■ **What needs to be done**
Of the entries below, return exactly those lines that fall between the one containing "(at 164.97 91.57))" and the one containing "(at 159.92 91.57))", the two end lines included.

── Data under study

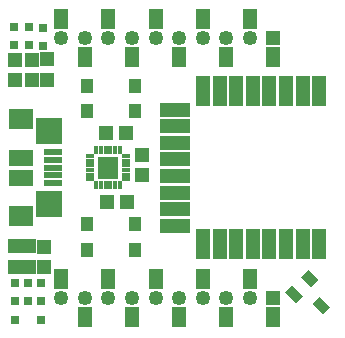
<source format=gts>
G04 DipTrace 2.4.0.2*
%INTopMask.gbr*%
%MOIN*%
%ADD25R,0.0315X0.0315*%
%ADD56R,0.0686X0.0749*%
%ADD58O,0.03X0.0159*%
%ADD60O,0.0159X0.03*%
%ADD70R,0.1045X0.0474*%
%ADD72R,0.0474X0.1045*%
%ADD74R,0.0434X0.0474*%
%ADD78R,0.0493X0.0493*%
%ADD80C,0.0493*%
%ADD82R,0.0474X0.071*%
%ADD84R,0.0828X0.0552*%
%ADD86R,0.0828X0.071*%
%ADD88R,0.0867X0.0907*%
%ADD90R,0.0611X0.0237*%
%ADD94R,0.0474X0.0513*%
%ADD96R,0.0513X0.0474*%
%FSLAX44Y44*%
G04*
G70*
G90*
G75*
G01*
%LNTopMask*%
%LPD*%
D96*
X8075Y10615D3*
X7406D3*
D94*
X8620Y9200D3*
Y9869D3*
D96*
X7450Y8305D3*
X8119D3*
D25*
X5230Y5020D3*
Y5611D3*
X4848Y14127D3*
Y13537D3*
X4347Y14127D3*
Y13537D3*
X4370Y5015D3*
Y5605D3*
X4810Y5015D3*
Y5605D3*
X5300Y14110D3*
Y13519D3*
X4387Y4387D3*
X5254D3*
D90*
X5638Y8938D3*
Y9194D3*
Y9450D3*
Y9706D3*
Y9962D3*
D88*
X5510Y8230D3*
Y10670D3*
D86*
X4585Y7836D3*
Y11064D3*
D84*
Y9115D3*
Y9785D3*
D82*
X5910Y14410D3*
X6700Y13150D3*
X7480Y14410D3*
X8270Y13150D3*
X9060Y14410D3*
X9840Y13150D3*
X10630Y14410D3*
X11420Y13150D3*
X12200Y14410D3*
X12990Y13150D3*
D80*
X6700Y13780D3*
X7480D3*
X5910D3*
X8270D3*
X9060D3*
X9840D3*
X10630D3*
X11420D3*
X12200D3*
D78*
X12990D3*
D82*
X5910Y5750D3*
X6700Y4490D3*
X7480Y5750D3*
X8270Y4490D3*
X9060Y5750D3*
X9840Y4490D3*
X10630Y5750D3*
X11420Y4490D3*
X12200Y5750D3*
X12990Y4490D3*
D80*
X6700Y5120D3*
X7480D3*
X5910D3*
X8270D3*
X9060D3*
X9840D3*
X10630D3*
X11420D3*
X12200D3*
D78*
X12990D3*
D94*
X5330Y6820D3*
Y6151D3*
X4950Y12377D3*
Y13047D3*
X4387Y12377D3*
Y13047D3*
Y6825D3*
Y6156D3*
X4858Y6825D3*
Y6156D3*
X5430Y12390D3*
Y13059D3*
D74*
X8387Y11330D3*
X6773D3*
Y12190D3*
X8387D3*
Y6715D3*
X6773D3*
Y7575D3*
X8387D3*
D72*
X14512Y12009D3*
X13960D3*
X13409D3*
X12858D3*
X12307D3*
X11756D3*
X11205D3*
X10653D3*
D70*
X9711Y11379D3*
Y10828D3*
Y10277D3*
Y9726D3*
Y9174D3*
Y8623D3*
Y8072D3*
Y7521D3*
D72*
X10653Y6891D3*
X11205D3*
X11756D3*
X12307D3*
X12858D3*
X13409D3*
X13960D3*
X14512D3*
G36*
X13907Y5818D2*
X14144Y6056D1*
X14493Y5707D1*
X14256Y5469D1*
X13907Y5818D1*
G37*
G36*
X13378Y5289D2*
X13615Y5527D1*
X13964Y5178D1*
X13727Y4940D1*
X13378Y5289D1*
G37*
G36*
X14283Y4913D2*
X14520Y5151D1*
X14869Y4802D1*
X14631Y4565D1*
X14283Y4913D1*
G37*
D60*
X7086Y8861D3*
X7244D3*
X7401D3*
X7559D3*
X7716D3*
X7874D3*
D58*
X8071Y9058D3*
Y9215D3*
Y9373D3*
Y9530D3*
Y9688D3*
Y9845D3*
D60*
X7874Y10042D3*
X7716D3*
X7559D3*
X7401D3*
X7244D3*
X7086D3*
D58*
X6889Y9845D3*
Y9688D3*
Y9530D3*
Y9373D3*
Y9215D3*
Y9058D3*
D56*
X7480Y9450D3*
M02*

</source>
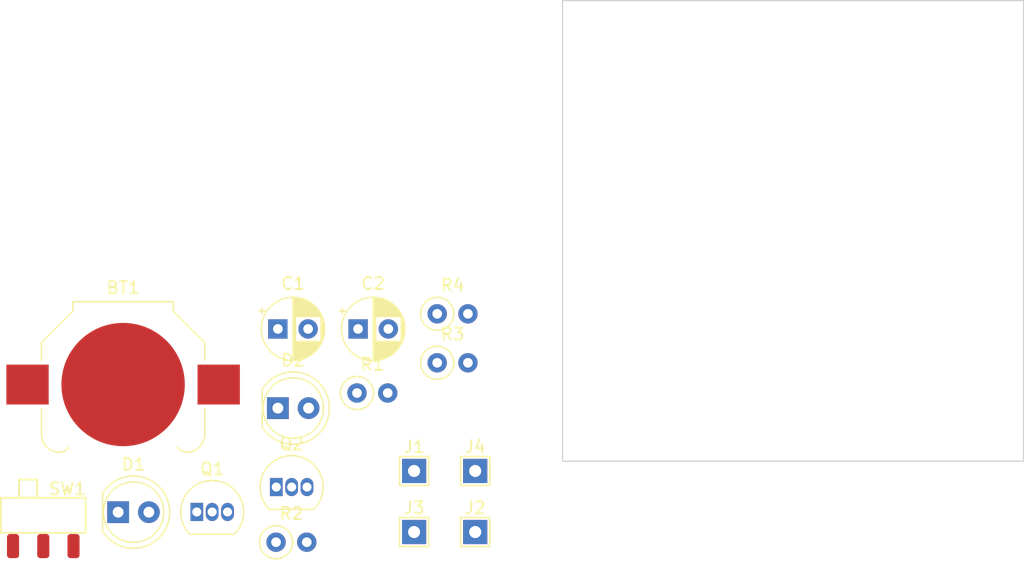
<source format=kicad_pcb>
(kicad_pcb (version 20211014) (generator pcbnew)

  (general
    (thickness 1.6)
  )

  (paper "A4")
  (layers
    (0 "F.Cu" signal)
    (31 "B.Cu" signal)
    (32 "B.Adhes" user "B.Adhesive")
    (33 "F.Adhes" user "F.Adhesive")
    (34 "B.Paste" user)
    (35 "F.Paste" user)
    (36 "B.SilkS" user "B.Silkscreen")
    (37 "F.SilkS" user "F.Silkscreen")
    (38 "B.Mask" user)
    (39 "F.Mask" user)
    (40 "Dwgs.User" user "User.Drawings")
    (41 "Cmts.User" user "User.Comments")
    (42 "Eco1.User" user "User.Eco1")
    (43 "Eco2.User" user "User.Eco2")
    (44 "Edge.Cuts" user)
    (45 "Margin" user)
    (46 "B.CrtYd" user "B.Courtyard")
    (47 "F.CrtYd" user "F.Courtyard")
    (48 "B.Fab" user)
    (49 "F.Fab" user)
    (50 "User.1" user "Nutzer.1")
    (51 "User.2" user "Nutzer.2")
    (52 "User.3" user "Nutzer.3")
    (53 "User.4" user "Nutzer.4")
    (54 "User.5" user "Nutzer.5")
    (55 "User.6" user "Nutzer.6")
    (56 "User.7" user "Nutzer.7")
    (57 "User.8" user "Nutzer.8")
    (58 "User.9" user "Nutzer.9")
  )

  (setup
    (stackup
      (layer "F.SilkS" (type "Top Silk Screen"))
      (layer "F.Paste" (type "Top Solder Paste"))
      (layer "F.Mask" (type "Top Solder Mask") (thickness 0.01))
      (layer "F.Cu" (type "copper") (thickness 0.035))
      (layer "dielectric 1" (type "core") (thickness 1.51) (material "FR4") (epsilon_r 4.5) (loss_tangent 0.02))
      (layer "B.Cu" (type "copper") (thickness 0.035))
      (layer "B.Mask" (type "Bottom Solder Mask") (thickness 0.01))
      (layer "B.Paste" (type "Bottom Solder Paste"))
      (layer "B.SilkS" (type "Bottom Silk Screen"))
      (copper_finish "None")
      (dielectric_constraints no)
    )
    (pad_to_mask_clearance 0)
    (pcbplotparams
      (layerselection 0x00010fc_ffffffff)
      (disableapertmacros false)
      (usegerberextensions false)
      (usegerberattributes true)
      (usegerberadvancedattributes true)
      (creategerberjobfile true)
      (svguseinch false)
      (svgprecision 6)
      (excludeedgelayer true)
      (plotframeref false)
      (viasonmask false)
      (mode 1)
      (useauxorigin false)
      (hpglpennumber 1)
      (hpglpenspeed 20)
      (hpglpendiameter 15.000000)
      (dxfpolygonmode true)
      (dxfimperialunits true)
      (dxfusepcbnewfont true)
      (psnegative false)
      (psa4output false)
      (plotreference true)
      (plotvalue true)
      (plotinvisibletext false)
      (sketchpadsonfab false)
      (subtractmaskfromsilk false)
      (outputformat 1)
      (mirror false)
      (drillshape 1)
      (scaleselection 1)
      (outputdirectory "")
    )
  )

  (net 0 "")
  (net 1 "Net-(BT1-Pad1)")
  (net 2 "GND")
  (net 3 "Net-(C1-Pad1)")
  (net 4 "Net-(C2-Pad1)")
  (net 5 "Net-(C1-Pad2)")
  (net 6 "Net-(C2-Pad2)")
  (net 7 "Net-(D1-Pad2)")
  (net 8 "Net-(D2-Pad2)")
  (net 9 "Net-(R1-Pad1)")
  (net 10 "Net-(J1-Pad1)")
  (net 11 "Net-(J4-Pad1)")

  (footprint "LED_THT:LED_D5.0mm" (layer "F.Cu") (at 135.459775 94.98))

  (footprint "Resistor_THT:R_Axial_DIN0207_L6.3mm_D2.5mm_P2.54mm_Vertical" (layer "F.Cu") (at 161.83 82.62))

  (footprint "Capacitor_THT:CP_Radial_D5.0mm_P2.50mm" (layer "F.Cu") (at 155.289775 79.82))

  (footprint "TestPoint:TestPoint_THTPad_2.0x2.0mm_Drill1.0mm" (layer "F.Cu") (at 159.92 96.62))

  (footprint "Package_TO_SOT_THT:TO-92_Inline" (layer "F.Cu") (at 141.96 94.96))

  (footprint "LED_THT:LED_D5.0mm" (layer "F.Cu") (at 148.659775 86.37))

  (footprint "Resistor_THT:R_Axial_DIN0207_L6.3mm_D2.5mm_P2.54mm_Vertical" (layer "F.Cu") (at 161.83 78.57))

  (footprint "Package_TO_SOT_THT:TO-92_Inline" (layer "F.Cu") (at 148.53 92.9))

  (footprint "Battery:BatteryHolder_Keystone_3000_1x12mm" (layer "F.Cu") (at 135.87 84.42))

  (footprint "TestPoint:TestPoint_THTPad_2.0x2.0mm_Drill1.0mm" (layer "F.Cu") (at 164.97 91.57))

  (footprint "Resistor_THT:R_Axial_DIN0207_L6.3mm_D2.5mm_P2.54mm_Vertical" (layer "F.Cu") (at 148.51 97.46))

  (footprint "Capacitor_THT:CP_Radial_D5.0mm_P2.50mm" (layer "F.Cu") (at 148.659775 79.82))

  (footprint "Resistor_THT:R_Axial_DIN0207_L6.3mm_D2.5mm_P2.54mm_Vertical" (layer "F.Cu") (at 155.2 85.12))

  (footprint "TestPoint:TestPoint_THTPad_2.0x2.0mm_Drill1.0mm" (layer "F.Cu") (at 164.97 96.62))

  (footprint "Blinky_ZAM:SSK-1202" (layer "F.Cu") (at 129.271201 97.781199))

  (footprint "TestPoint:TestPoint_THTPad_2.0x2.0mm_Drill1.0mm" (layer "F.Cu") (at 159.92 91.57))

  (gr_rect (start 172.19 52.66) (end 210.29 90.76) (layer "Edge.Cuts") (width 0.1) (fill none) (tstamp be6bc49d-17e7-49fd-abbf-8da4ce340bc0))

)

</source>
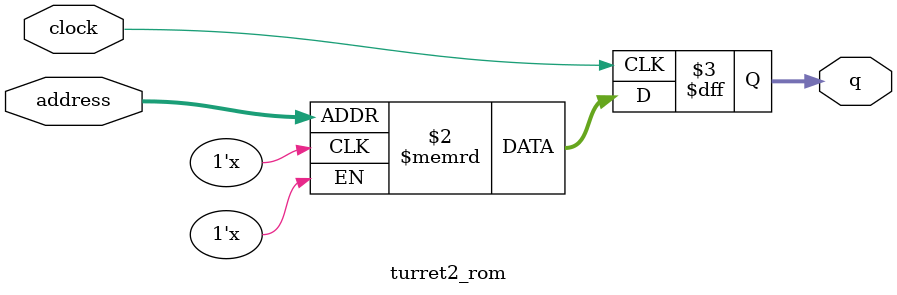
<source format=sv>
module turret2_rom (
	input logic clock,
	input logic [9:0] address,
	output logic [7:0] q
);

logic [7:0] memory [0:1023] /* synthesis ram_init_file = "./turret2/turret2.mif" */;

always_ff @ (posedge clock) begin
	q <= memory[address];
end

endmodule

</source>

────

■ **Solution for this task**
  (footprint "TestPoint:TestPoint_THTPad_2.0x2.0mm_Drill1.0mm" (layer "F.Cu") (at 164.97 91.57))

  (footprint "Resistor_THT:R_Axial_DIN0207_L6.3mm_D2.5mm_P2.54mm_Vertical" (layer "F.Cu") (at 148.51 97.46))

  (footprint "Capacitor_THT:CP_Radial_D5.0mm_P2.50mm" (layer "F.Cu") (at 148.659775 79.82))

  (footprint "Resistor_THT:R_Axial_DIN0207_L6.3mm_D2.5mm_P2.54mm_Vertical" (layer "F.Cu") (at 155.2 85.12))

  (footprint "TestPoint:TestPoint_THTPad_2.0x2.0mm_Drill1.0mm" (layer "F.Cu") (at 164.97 96.62))

  (footprint "Blinky_ZAM:SSK-1202" (layer "F.Cu") (at 129.271201 97.781199))

  (footprint "TestPoint:TestPoint_THTPad_2.0x2.0mm_Drill1.0mm" (layer "F.Cu") (at 159.92 91.57))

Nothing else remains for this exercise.